Future research could begin by incorporating additional indicators, thereby enhancing the ability of the EPPI to assess environmental policy comprehensively. Expanding this methodology to global datasets would provide actionable insights for policymakers worldwide. However, the application of EPPI to regions outside the same emissions trading system would require consideration of policy instruments like tradable permits, which play a key role in many countries’ environmental strategies (Döbbeling-Hildebrandt et al., 2024). Ultimately, such enhancements would enable a more robust, globally adaptable framework for evaluating policy performance, supporting sustainable development efforts and reinforcing environmental resilience in line with pressing global objectives.
Footnotes
Appendix
Keywords Used to Identify MFR Policies.
| Category | Keywords |
|---|---|
| Market-based instruments | Water trading, ecosystem services, wetland banking, offset registry, land stewardship, conservation contracts, service markets, permit bank, riparian rights, market access |
| Liability and compliance | Liability, polluter pays, insurance requirement, bond requirement, compensation fund, responsibility, compliance assurance, cleanup cost, restoration order |
| Information-based instruments | Label, labelling, eco-label, energy efficiency, information campaign, awareness, product disclosure, transparency, emissions register, public disclosure, right to know, information provision, inspection reports, reporting obligation, benchmarking, monitoring |
Ethical Considerations
This article does not contain any studies with human or animal participants.

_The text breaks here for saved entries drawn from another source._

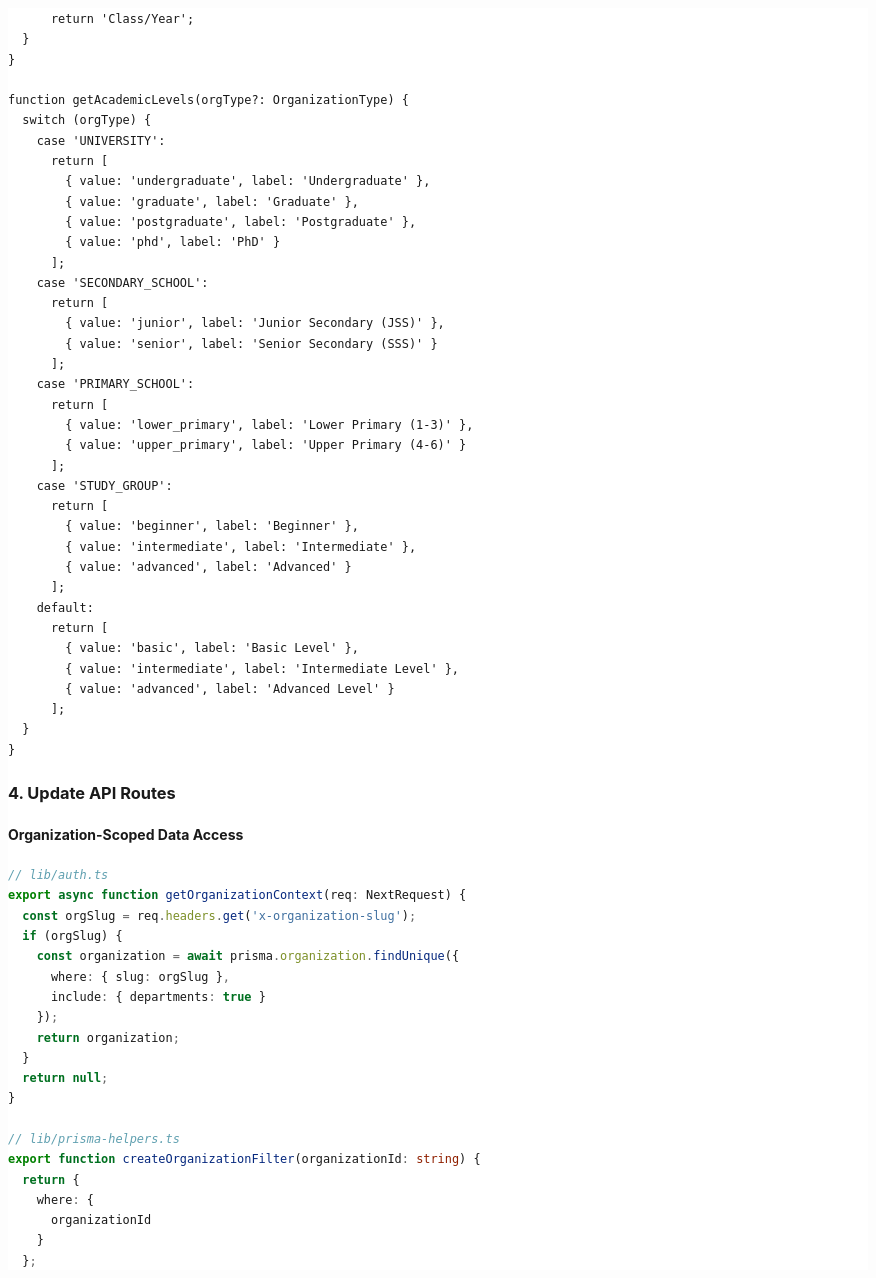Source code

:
 ```tsx
      return 'Class/Year';
  }
}

function getAcademicLevels(orgType?: OrganizationType) {
  switch (orgType) {
    case 'UNIVERSITY':
      return [
        { value: 'undergraduate', label: 'Undergraduate' },
        { value: 'graduate', label: 'Graduate' },
        { value: 'postgraduate', label: 'Postgraduate' },
        { value: 'phd', label: 'PhD' }
      ];
    case 'SECONDARY_SCHOOL':
      return [
        { value: 'junior', label: 'Junior Secondary (JSS)' },
        { value: 'senior', label: 'Senior Secondary (SSS)' }
      ];
    case 'PRIMARY_SCHOOL':
      return [
        { value: 'lower_primary', label: 'Lower Primary (1-3)' },
        { value: 'upper_primary', label: 'Upper Primary (4-6)' }
      ];
    case 'STUDY_GROUP':
      return [
        { value: 'beginner', label: 'Beginner' },
        { value: 'intermediate', label: 'Intermediate' },
        { value: 'advanced', label: 'Advanced' }
      ];
    default:
      return [
        { value: 'basic', label: 'Basic Level' },
        { value: 'intermediate', label: 'Intermediate Level' },
        { value: 'advanced', label: 'Advanced Level' }
      ];
  }
}
```

### 4. Update API Routes

#### Organization-Scoped Data Access
```typescript
// lib/auth.ts
export async function getOrganizationContext(req: NextRequest) {
  const orgSlug = req.headers.get('x-organization-slug');
  if (orgSlug) {
    const organization = await prisma.organization.findUnique({
      where: { slug: orgSlug },
      include: { departments: true }
    });
    return organization;
  }
  return null;
}

// lib/prisma-helpers.ts
export function createOrganizationFilter(organizationId: string) {
  return {
    where: {
      organizationId
    }
  };
```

Informed Consent Statements
Informed consent is not required.
Funding
The author(s) disclosed receipt of the following financial support for the research, authorship, and/or publication of this article: This work was supported by the Slovenian Research and Innovation Agency (Grant No. J5-4576 and Grant No. P5-0096).
Declaration of Conflicting Interests
The author(s) declared no potential conflicts of interest with respect to the research, authorship, and/or publication of this article.
Data Availability Statement
The datasets generated during and/or analysed during the current study are available from the corresponding author on reasonable request.
Declaration of Generative AI and AI-Assisted Technologies in the Writing Process
During the preparation of this work the author(s) used ChatGPT in order to improve readability and language. After using this tool/service, the author(s) reviewed and edited the content as needed and take(s) full responsibility for the content of the publication.